— Task item —
Render as a numbered list, skipping any blank lines, the lines beginning at the one that contains "Характеристики" and ending after the one that contains "столом и с комфортом".
===== Provided records =====
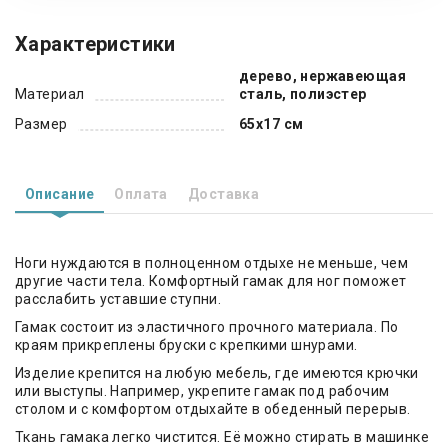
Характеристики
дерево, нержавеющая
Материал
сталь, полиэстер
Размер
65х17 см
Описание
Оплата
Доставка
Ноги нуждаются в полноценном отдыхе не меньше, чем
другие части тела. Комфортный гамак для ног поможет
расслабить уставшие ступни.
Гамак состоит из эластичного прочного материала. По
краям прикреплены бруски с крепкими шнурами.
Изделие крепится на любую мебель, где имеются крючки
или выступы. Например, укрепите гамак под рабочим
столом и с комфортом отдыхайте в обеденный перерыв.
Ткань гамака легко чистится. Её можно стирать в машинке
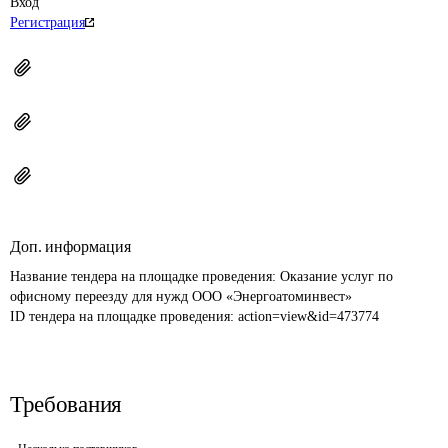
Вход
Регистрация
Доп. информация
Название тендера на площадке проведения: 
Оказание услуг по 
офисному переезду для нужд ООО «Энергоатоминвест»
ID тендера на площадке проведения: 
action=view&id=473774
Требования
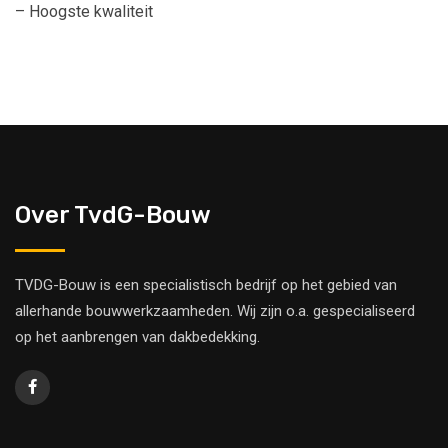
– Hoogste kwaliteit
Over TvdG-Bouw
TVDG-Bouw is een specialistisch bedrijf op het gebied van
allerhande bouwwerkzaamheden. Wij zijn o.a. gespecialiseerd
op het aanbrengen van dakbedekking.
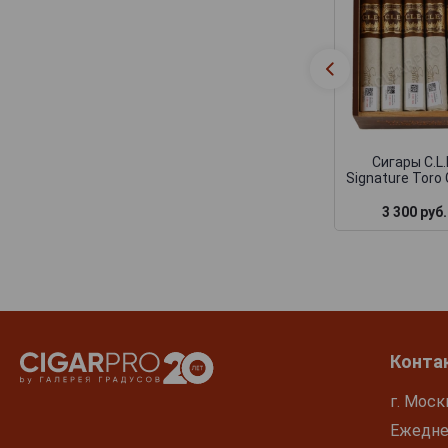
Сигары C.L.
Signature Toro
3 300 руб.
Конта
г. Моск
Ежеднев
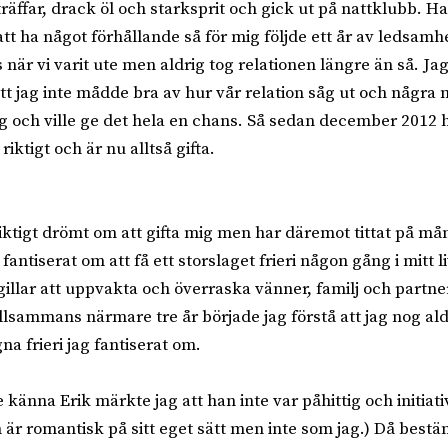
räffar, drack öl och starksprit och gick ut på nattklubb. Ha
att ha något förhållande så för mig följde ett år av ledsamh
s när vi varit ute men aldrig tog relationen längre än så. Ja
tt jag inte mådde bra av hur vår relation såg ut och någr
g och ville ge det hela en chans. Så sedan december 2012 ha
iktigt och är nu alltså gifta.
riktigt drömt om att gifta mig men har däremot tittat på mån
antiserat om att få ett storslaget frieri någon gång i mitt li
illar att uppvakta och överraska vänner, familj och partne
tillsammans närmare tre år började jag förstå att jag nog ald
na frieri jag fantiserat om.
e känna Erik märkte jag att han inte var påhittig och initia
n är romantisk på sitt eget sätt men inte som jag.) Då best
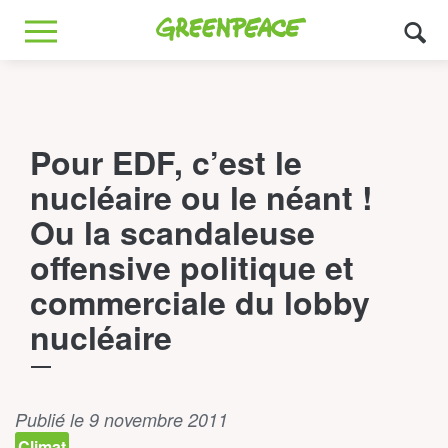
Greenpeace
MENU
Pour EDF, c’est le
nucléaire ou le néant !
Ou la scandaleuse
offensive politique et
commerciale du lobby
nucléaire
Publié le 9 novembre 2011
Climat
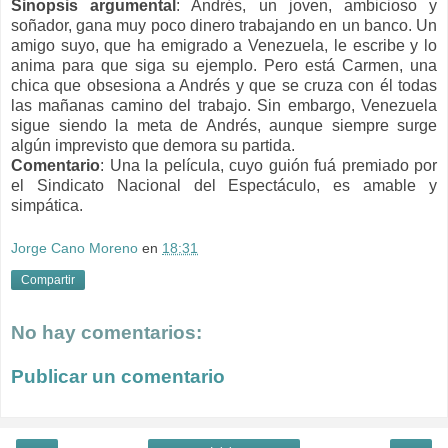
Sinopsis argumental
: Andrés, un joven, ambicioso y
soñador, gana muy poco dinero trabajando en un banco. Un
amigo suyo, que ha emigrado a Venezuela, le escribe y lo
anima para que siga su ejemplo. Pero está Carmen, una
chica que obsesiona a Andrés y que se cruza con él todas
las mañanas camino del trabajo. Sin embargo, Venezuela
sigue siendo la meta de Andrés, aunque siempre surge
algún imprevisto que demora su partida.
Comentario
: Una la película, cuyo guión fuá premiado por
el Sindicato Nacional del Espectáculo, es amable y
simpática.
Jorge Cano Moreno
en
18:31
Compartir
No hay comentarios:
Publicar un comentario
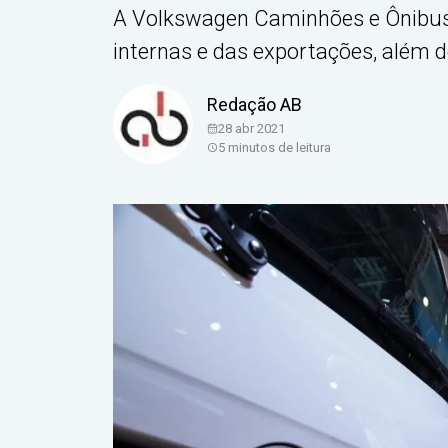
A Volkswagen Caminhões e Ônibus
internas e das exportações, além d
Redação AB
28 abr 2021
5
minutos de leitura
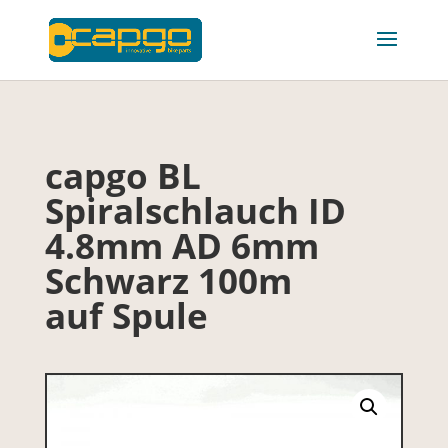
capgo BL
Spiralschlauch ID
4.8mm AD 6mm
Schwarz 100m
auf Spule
=====
===== Provided records =====
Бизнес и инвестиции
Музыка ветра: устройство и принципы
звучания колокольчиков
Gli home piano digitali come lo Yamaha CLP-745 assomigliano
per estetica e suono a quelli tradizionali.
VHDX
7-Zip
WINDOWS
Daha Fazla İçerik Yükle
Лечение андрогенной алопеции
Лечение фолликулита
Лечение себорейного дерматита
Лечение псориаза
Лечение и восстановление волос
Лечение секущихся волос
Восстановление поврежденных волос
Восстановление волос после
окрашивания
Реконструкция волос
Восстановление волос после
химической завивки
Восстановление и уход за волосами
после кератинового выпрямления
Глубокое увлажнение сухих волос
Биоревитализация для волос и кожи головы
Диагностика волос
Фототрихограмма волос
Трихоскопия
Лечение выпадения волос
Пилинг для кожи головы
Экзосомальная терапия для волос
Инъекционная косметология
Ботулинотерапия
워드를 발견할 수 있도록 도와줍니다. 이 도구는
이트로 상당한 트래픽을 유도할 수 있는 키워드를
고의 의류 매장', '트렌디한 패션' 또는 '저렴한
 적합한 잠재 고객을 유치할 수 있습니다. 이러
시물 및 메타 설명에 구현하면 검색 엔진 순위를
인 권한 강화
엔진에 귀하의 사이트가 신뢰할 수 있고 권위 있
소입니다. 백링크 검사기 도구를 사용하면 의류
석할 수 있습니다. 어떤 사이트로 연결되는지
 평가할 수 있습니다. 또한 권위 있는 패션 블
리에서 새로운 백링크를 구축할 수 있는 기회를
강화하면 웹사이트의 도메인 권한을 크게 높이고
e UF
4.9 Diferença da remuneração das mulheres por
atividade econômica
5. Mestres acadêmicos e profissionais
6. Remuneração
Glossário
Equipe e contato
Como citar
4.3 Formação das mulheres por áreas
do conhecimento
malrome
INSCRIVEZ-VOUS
=====
— Response to this task —
1. Характеристики
2. дерево, нержавеющая
3. Материал
4. сталь, полиэстер
5. Размер
6. 65х17 см
7. Описание
8. Оплата
9. Доставка
10. Ноги нуждаются в полноценном отдыхе не меньше, чем
11. другие части тела. Комфортный гамак для ног поможет
12. расслабить уставшие ступни.
13. Гамак состоит из эластичного прочного материала. По
14. краям прикреплены бруски с крепкими шнурами.
15. Изделие крепится на любую мебель, где имеются крючки
16. или выступы. Например, укрепите гамак под рабочим
17. столом и с комфортом отдыхайте в обеденный перерыв.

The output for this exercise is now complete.